David Bowie - "Sue (Or in a Season of Crime)"

A big old sax-filled jazzy wonder falling down some stone stairs, like the theme tune to a zany detective film starring Dave Bowie Band in pursuit of a villain that turns out to be an elaborate velveteen hat. Its confusing, not especially melodic and until you get under its skin a little bit frightening. But more importantly it screamed that Bowie was back and he was going to go out of this world in his own mad, fantastic way.



Kate Bush - "Experiment IV"

Assuming we look straight past the wholly unnecessary re-recording of the vocal to "Wuthering Heights", this is the only new track on the huge selling "The Whole Story". Far from one of the most memorable or even successful, the whole venture is worth it for the stunning horror-tinged video, starring baby-faced Dawn French and Hugh Laurie alongside the less toddler-tinged fizzogs of Peter Vaughan and Richard Vernon.



Wot? No "Once Upon A Long Ago"? Or shit remix of the first single? "Re-Recording'88 '94 2000 EXTREME"? With all that said, the two biggest selling albums ever in the UK were greatest hits sets by Queen and ABBA, neither of which contained a single new track so who bloody knows who's right? Music's bollocksed anyway and all media is dead so lets get a kebab and set fire to Our Price! Goodnight!

1 comment:

  1. Re: Blur - it wouldn't count for this post, but their limited edition single "Don't Bomb When You're The Bomb", which I think was released either shortly before or after "Music Is My Radar" (FAKE EDIT: it was actually released two years later) was far worse, and sounded more like some sort of absurdist joke to me when I first heard it. Wonder how it stands up now?

    (goes to Youtube, comes back)

    Sounds a bit like The Residents! Or a track by some weirdo German "Neue Deutsche Welle" band from 1981 who only ever put out a single cassette with a picture of a factory on it. Sadly it keeps getting interrupted by Damon Albarn's vocals and some additional drums, and at those points goes completely crap.

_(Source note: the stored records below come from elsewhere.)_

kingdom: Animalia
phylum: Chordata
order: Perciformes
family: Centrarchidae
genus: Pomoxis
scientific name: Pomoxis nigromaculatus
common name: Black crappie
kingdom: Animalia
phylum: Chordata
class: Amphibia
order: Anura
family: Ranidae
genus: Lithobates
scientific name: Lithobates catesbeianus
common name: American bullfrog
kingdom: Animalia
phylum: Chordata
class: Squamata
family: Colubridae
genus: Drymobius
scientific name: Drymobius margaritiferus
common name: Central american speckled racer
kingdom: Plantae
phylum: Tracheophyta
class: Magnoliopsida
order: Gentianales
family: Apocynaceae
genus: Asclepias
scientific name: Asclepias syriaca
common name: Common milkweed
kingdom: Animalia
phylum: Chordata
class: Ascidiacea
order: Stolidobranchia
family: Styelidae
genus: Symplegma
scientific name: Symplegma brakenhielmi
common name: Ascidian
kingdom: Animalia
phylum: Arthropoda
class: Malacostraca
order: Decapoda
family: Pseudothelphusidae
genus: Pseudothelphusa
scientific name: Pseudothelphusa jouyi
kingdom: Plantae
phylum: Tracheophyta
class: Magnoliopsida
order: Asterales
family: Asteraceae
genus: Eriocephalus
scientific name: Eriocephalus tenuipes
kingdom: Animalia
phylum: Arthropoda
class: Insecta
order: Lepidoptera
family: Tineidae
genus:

    I also have to post this comment from the Youtube video of it - "According to Damon, when the record was pressed one of the boxes had 'bomb' written on it. When being shipped it got picked up by customs and passed on to the police, who then carried out a controlled explosion". I like the idea that Al-Qaeda would make sure to clearly label a package containing a bomb. Reminds me of the "Suspect Device" misunderstanding that happened with Stiff Little Fingers about 25 years earlier.